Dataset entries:
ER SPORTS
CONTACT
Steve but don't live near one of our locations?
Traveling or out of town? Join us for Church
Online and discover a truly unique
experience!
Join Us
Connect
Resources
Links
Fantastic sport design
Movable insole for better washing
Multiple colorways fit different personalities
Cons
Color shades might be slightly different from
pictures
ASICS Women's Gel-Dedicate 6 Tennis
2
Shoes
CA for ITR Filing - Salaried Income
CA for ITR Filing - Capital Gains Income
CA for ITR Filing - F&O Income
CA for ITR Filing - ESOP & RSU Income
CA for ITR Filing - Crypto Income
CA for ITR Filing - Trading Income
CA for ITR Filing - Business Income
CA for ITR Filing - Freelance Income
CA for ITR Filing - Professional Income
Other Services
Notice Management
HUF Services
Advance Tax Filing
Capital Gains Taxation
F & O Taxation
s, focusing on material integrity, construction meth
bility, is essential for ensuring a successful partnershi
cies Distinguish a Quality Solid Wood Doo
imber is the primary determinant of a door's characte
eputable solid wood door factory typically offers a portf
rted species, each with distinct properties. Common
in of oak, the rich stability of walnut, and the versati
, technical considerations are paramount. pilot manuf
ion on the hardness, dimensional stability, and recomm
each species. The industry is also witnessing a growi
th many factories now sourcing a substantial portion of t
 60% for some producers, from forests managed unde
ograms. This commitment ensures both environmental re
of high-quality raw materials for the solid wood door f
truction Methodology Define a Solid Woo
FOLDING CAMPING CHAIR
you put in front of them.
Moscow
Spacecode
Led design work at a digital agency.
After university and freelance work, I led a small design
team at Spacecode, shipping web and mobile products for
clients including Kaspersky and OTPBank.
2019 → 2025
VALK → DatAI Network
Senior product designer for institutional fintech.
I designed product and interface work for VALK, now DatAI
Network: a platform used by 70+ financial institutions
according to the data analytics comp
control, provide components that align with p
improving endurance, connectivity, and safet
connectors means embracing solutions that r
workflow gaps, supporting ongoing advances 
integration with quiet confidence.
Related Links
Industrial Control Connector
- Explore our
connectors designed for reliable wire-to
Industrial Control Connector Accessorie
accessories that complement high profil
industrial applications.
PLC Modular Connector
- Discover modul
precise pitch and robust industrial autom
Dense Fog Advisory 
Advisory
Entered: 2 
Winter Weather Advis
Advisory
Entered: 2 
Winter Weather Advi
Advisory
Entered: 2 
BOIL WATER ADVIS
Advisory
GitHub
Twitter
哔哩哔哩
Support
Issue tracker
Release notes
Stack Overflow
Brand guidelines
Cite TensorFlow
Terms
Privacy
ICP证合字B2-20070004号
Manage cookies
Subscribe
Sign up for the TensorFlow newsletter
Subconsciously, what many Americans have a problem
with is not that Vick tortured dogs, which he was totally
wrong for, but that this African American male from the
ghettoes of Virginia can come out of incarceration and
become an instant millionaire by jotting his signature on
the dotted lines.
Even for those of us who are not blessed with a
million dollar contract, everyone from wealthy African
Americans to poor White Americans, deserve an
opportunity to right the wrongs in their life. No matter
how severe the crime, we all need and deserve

- [YOUR OBJECTIVE] Rewrite all of the data above with every instance of "Income" replaced by "Earnings", keeping everything else the same.

- [EXPECTED ANSWER]
ER SPORTS
CONTACT
Steve but don't live near one of our locations?
Traveling or out of town? Join us for Church
Online and discover a truly unique
experience!
Join Us
Connect
Resources
Links
Fantastic sport design
Movable insole for better washing
Multiple colorways fit different personalities
Cons
Color shades might be slightly different from
pictures
ASICS Women's Gel-Dedicate 6 Tennis
2
Shoes
CA for ITR Filing - Salaried Earnings
CA for ITR Filing - Capital Gains Earnings
CA for ITR Filing - F&O Earnings
CA for ITR Filing - ESOP & RSU Earnings
CA for ITR Filing - Crypto Earnings
CA for ITR Filing - Trading Earnings
CA for ITR Filing - Business Earnings
CA for ITR Filing - Freelance Earnings
CA for ITR Filing - Professional Earnings
Other Services
Notice Management
HUF Services
Advance Tax Filing
Capital Gains Taxation
F & O Taxation
s, focusing on material integrity, construction meth
bility, is essential for ensuring a successful partnershi
cies Distinguish a Quality Solid Wood Doo
imber is the primary determinant of a door's characte
eputable solid wood door factory typically offers a portf
rted species, each with distinct properties. Common
in of oak, the rich stability of walnut, and the versati
, technical considerations are paramount. pilot manuf
ion on the hardness, dimensional stability, and recomm
each species. The industry is also witnessing a growi
th many factories now sourcing a substantial portion of t
 60% for some producers, from forests managed unde
ograms. This commitment ensures both environmental re
of high-quality raw materials for the solid wood door f
truction Methodology Define a Solid Woo
FOLDING CAMPING CHAIR
you put in front of them.
Moscow
Spacecode
Led design work at a digital agency.
After university and freelance work, I led a small design
team at Spacecode, shipping web and mobile products for
clients including Kaspersky and OTPBank.
2019 → 2025
VALK → DatAI Network
Senior product designer for institutional fintech.
I designed product and interface work for VALK, now DatAI
Network: a platform used by 70+ financial institutions
according to the data analytics comp
control, provide components that align with p
improving endurance, connectivity, and safet
connectors means embracing solutions that r
workflow gaps, supporting ongoing advances 
integration with quiet confidence.
Related Links
Industrial Control Connector
- Explore our
connectors designed for reliable wire-to
Industrial Control Connector Accessorie
accessories that complement high profil
industrial applications.
PLC Modular Connector
- Discover modul
precise pitch and robust industrial autom
Dense Fog Advisory 
Advisory
Entered: 2 
Winter Weather Advis
Advisory
Entered: 2 
Winter Weather Advi
Advisory
Entered: 2 
BOIL WATER ADVIS
Advisory
GitHub
Twitter
哔哩哔哩
Support
Issue tracker
Release notes
Stack Overflow
Brand guidelines
Cite TensorFlow
Terms
Privacy
ICP证合字B2-20070004号
Manage cookies
Subscribe
Sign up for the TensorFlow newsletter
Subconsciously, what many Americans have a problem
with is not that Vick tortured dogs, which he was totally
wrong for, but that this African American male from the
ghettoes of Virginia can come out of incarceration and
become an instant millionaire by jotting his signature on
the dotted lines.
Even for those of us who are not blessed with a
million dollar contract, everyone from wealthy African
Americans to poor White Americans, deserve an
opportunity to right the wrongs in their life. No matter
how severe the crime, we all need and deserve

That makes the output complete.